The process engineer means more spectra. Spectra are cheap; reference values are not.

A common project failure is the assumption that running the analyzer for six more months will accumulate the data needed to improve the model. It does not — six months of unreferenced spectra is six months of unlabeled data, useful for unsupervised methods (PCA, anomaly detection) but not for supervised retraining. Improving a regression model requires reference values, which means lab work, which means budget that has often been spent.

The conversation that needs to happen early: what is our reference-method capacity, and how is it allocated between calibration build, ongoing performance verification, and re-training?

”It’s working”

The chemometrician means the model’s residuals on a verification set are within the validated specification.

The process engineer means the analyzer has been online for the last week and has not been the cause of any deviations.

These are weakly correlated. A model can be statistically valid and operationally a nuisance (frequent false alarms, frequent calibration drifts requiring intervention). A model can be operationally invisible and statistically poor (predicting a constant offset that the operators have learned to ignore). It’s working needs a definition.

What helps

The teams we have observed running smooth PAT programs share three habits:

First, they hold a shared metrics review monthly. RMSEP and Q-statistic excursion rate from the chemometrician; alarm rate, false-alarm rate, and intervention rate from the engineer. Both at the same table; everyone sees both.
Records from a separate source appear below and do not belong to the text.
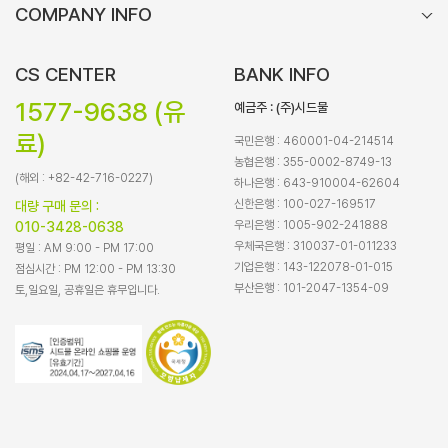
COMPANY INFO
CS CENTER
BANK INFO
1577-9638 (유
예금주 : (주)시드물
료)
국민은행 : 460001-04-214514
농협은행 : 355-0002-8749-13
(해외 : +82-42-716-0227)
하나은행 : 643-910004-62604
신한은행 : 100-027-169517
대량 구매 문의 :
우리은행 : 1005-902-241888
010-3428-0638
우체국은행 : 310037-01-011233
평일 : AM 9:00 - PM 17:00
기업은행 : 143-122078-01-015
점심시간 : PM 12:00 - PM 13:30
부산은행 : 101-2047-1354-09
토,일요일, 공휴일은 휴무입니다.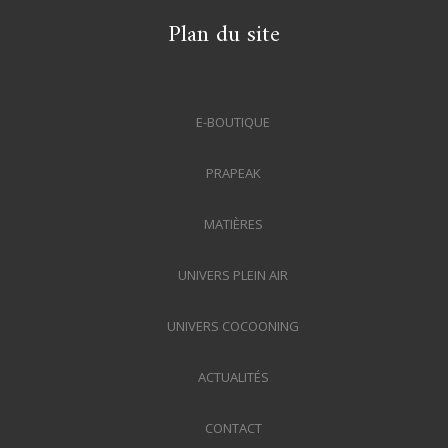
Plan du site
E-BOUTIQUE
PRAPEAK
MATIÈRES
UNIVERS PLEIN AIR
UNIVERS COCOONING
ACTUALITÉS
CONTACT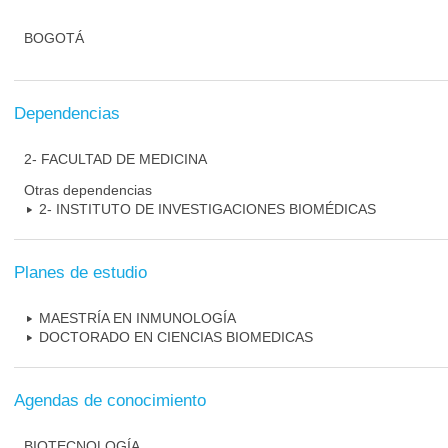
BOGOTÁ
Dependencias
2- FACULTAD DE MEDICINA
Otras dependencias
2- INSTITUTO DE INVESTIGACIONES BIOMÉDICAS
Planes de estudio
MAESTRÍA EN INMUNOLOGÍA
DOCTORADO EN CIENCIAS BIOMEDICAS
Agendas de conocimiento
BIOTECNOLOGÍA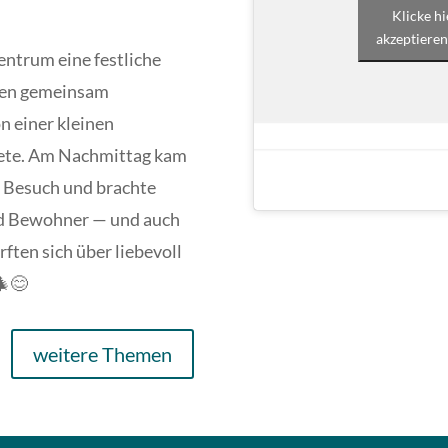
Klicke h
akzeptieren
entrum eine festliche
den gemeinsam
n einer kleinen
itete. Am Nachmittag kam
 Besuch und brachte
nd Bewohner — und auch
ften sich über liebevoll
🎄😊
weitere Themen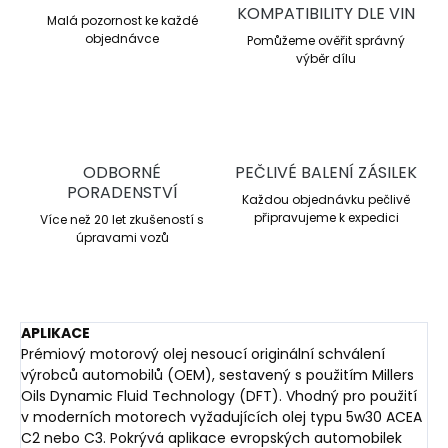
KOMPATIBILITY DLE VIN
Malá pozornost ke každé
objednávce
Pomůžeme ověřit správný
výběr dílu
ODBORNÉ
PEČLIVÉ BALENÍ ZÁSILEK
PORADENSTVÍ
Každou objednávku pečlivě
připravujeme k expedici
Více než 20 let zkušeností s
úpravami vozů
APLIKACE
Prémiový motorový olej nesoucí originální schválení
výrobců automobilů (OEM), sestavený s použitím Millers
Oils Dynamic Fluid Technology (DFT). Vhodný pro použití
v moderních motorech vyžadujících olej typu 5w30 ACEA
C2 nebo C3. Pokrývá aplikace evropských automobilek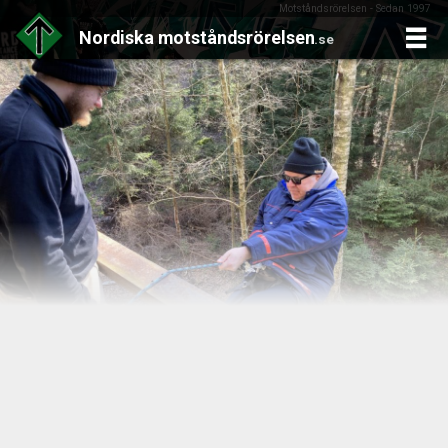
Motståndsrörelsen - Sedan 1997
Nordiska
motståndsrörelsen
.se
Skip
to
content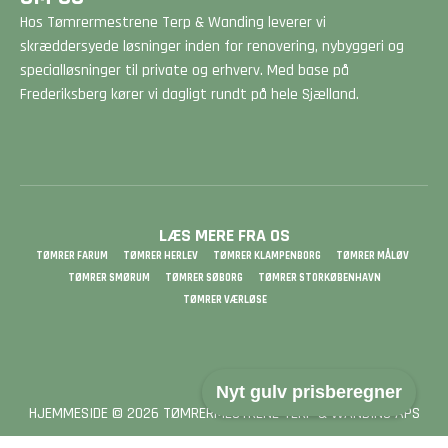
Hos Tømrermestrene Terp & Wanding leverer vi
skræddersyede løsninger inden for renovering, nybyggeri og
specialløsninger til private og erhverv. Med base på
Frederiksberg kører vi dagligt rundt på hele Sjælland.
LÆS MERE FRA OS
TØMRER FARUM
TØMRER HERLEV
TØMRER KLAMPENBORG
TØMRER MÅLØV
TØMRER SMØRUM
TØMRER SØBORG
TØMRER STORKØBENHAVN
TØMRER VÆRLØSE
Nyt gulv prisberegner
HJEMMESIDE © 2026 TØMRERMESTRENE TERP & WANDING APS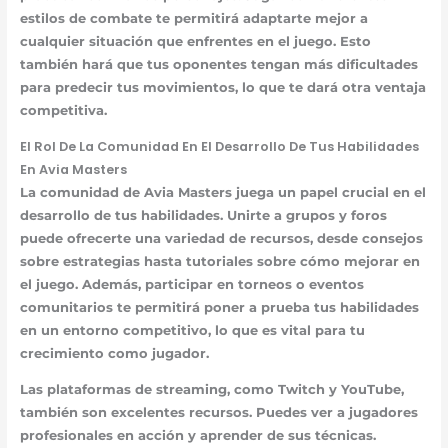
estilos de combate te permitirá adaptarte mejor a
cualquier situación que enfrentes en el juego. Esto
también hará que tus oponentes tengan más dificultades
para predecir tus movimientos, lo que te dará otra ventaja
competitiva.
El Rol De La Comunidad En El Desarrollo De Tus Habilidades
En Avia Masters
La comunidad de Avia Masters juega un papel crucial en el
desarrollo de tus habilidades. Unirte a grupos y foros
puede ofrecerte una variedad de recursos, desde consejos
sobre estrategias hasta tutoriales sobre cómo mejorar en
el juego. Además, participar en torneos o eventos
comunitarios te permitirá poner a prueba tus habilidades
en un entorno competitivo, lo que es vital para tu
crecimiento como jugador.
Las plataformas de streaming, como Twitch y YouTube,
también son excelentes recursos. Puedes ver a jugadores
profesionales en acción y aprender de sus técnicas.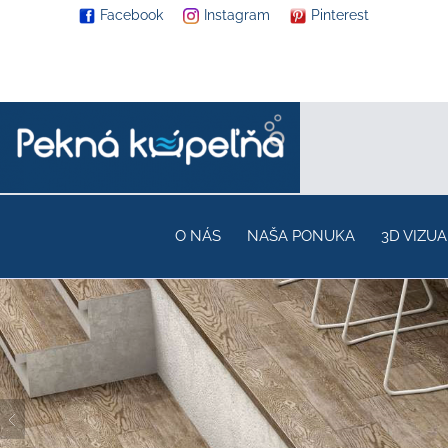
Facebook
Instagram
Pinterest
O NÁS
NAŠA PONUKA
3D VIZUA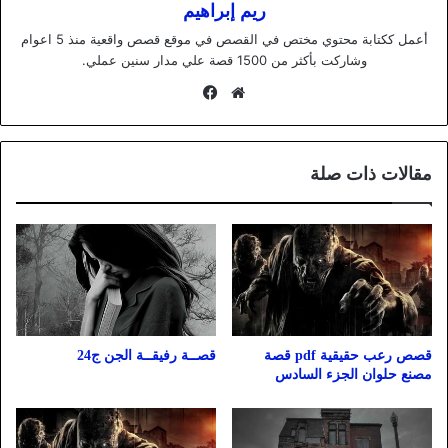
ريم إبراهيم
أعمل ككتابة محتوي مختص في القصص في موقع قصص واقعية منذ 5 اعوام
وشاركت بأكثر من 1500 قصة علي مدار سنين عملي.
موقع
فيسبوك
الويب
مقالات ذات صلة
قصص رعب حقيقية pdf قصة
قصــة رفيقــة الجن ج24
مصنع حلوان الجزء السادس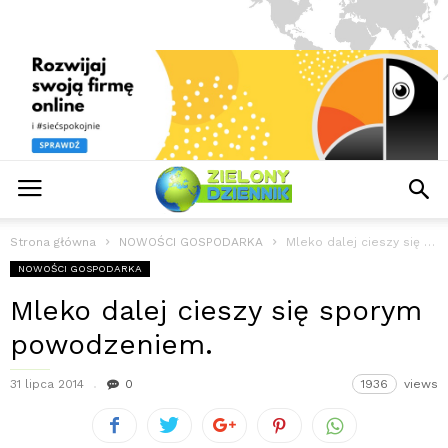
Strona główna
NOWOŚCI GOSPODARKA
Mleko dalej cieszy się sporym powodzeniem.
NOWOŚCI GOSPODARKA
Mleko dalej cieszy się sporym
powodzeniem.
31 lipca 2014
0
1936
views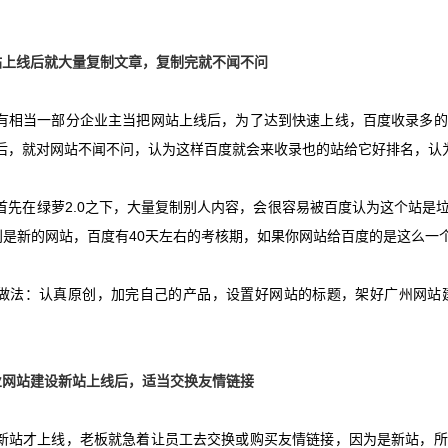
站上线后就大量复制文章，复制完就不闻不问
当一部分企业主当把网站上线后，为了达到快速上线，百度收录多的
后，就对网站不闻不问，认为这样百度就会来收录也的站给它好排名，认
先在绿萝
2.0
之下，大量复制别人内容，会很容易被百度认为这个站是
别是新的网站，百度有
40
天左右的考核期，如果你网站给百度的是这么一
法：认真原创，加完自己的产品，设置好网站的标题，架好
广州网站
业网站建设新站上线后，适当交换友情链接
才上线，老板就急着让员工去交换或购买友情链接，因为是新站，所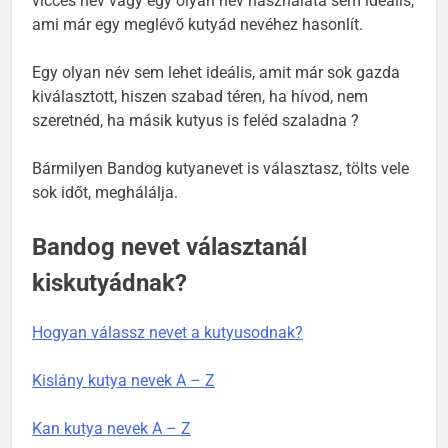
vicces név vagy egy olyan név használata sem ideális,
ami már egy meglévő kutyád nevéhez hasonlít.
Egy olyan név sem lehet ideális, amit már sok gazda
kiválasztott, hiszen szabad téren, ha hívod, nem
szeretnéd, ha másik kutyus is feléd szaladna ?
Bármilyen Bandog kutyanevet is választasz, tölts vele
sok időt, meghálálja.
Bandog nevet választanál
kiskutyádnak?
Hogyan válassz nevet a kutyusodnak?
Kislány kutya nevek A – Z
Kan kutya nevek A – Z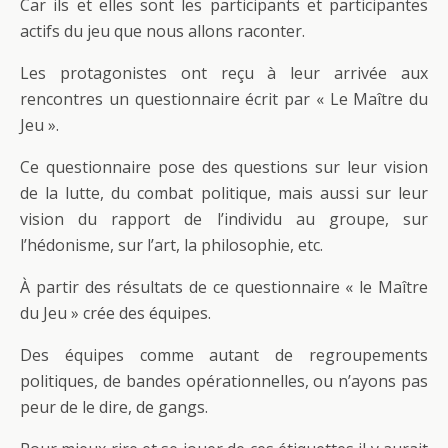
Car ils et elles sont les participants et participantes
actifs du jeu que nous allons raconter.
Les protagonistes ont reçu à leur arrivée aux
rencontres un questionnaire écrit par « Le Maître du
Jeu ».
Ce questionnaire pose des questions sur leur vision
de la lutte, du combat politique, mais aussi sur leur
vision du rapport de l’individu au groupe, sur
l’hédonisme, sur l’art, la philosophie, etc.
À partir des résultats de ce questionnaire « le Maître
du Jeu » crée des équipes.
Des équipes comme autant de regroupements
politiques, de bandes opérationnelles, ou n’ayons pas
peur de le dire, de gangs.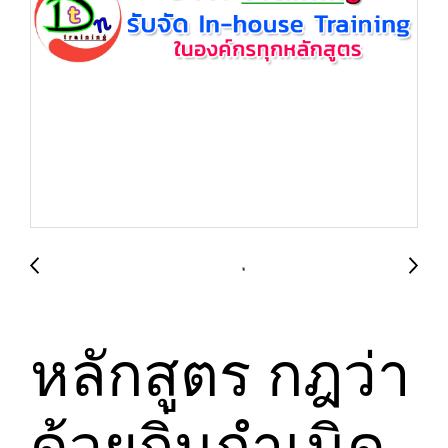
หลักสูตร กฎว่า
ด้วยถิ่นกำเนิด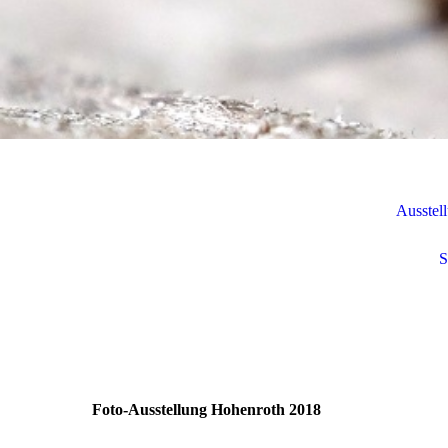
Ausstel
S
Foto-Ausstellung Hohenroth 2018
Second, they use a single language for the artifact stack. Calibration. Runtime. Application. HMI. Each named, each with an owner, each with a change-control path. The vocabulary is not glamorous; it prevents the confusion that consumes weeks.

Third, they treat the first ninety days after deployment as a discovery phase, not a steady state. Both teams expect surprises and have a structured process for capturing them, diagnosing them, and feeding back into the next model revision. After ninety days, the rate of surprise drops materially. Before ninety days, there is no such thing as a smoothly running new PAT installation.

The technical work is well-documented. The communication work is not. It is the bigger lever.